Her hands still clutch my shirt. My hands still grip her hips. Our mouths are still a breath apart. Her chest rises fast. Mine rises faster.
“Don’t go,” she whispers, soft, broken, trembling.
I close my eyes, forehead still touching hers. “I have to,” I murmur. “Just for now.”
She nods weakly.
I kiss her once more—slow, deep enough to make her knees buckle—because I need her to feel it. Need her to know we’re not done. Not even close. Then I lower her gently back onto her feet. She sways. I steady her with both hands.
“Briar,” I whisper, voice low, rough, absolute, “I’m coming back for you.”
Her breath stutters. “Promise?”
I look at her like she’s the only thing that matters. Because she is.
“Yeah,” I say. “Promise.”
I pull my shirt down and walk toward the medic. But halfway across the lot—I turn. She’s still pressed against the ambulance, shirt wrinkled, lips swollen, hair messy, staring at me like I just rewrote her gravity. And I know—I’m never letting her go.
Not after that. Not ever.
Chapter Thirteen
Briar
The sun isn’t up yet.
The house is quiet, the kind of quiet that feels suspended—like the world is holding its breath. I barely slept after what happened in the parking lot last night. After the fire. After watching Saxon disappear into the ambulance area, burned and bruised and still trying to look like he had everything under control.
He texted me at two a.m.
Home. Alive. Shower didn’t kill me. Told Rowan to stop hovering. Gonna sleep for an hour then check on you both.
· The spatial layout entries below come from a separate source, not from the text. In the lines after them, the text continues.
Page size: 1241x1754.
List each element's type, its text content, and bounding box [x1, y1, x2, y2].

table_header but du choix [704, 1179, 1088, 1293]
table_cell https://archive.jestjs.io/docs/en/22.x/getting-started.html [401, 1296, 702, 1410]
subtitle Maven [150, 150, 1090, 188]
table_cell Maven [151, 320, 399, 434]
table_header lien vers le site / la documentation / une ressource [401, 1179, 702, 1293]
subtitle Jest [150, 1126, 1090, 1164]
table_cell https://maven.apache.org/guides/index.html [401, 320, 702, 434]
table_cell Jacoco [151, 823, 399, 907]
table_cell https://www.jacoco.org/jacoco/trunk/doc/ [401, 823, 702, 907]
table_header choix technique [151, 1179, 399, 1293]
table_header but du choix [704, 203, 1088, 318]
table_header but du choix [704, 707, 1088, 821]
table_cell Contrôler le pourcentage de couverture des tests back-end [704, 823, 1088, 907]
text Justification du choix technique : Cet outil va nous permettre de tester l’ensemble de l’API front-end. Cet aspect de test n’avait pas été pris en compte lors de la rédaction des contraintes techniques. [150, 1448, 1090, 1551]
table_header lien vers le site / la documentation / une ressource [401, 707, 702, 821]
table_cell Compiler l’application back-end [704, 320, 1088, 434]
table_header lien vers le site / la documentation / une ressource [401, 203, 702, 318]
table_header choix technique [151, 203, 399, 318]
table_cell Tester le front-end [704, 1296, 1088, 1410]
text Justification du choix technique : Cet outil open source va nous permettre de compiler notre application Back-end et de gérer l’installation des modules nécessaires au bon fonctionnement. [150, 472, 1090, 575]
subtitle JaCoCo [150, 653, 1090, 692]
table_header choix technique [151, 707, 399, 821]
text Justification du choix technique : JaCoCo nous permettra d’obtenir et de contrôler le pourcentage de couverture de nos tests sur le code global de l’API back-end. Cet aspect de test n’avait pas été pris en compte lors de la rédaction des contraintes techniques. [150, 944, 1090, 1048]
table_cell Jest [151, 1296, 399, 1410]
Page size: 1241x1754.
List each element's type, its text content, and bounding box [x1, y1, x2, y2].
I stared at that message until my eyes burned. I didn’t reply. Didn’t trust myself to because I knew if I answered, I’d ask him to come over. And if he came over, I wouldn’t let him leave. Not after that kiss. Not after feeling his hands on me, his body against mine, the way he saidI’d marry her right nowlike it cost him something to admit it out loud. I roll onto my side, staring at the sliver of pale pink that’s beginning to seep through the curtains.
Junie breathes softly in her little bed across the room. She didn’t want to leave my side after the fire, so we camped out together in my room, the air thick with smoke residue and adrenaline and all the fear I tried not to drown in. A soft creak from the living room pulls me upright.
My pulse jumps.
I pull on a hoodie, pad barefoot across the hall, listening. A low voice murmurs. Familiar. Warm. Deep enough to vibrate in my chest.
Him.
I freeze in the hallway, hidden by the corner.
He’s on my couch, legs spread wide, worn jeans clinging to his thighs, a black T-shirt tugged too tight across his shoulders. His hair is wet—must have showered again. A faint red mark traces his jaw from where Junie clung to him last night. He looks exhausted. He looks wrecked. He looks like the strongest thing I’ve ever seen. He holds a mug of coffee in one hand, elbow resting on his knee as he stares at nothing. Then I hear small footsteps. Junie wanders into the living room rubbing her eyes, hair a wild mess of curls sticking in every direction.
“Captain Saxon?”
Her voice is raspy with sleep.
His entire body softens.
“Hey, baby girl,” he says, voice low, gentle, stripped of all the authority he carries everywhere else. “Come here.”
She waddles straight to him—no hesitation, no shyness, no fear. Just trust. He sets his mug on the table beside him, and she climbs into his lap like she’s been doing it her whole life. He wraps an arm around her automatically. My throat closes.
“Why’re you here?” she mumbles into his chest, curling against him like a sleepy kitten.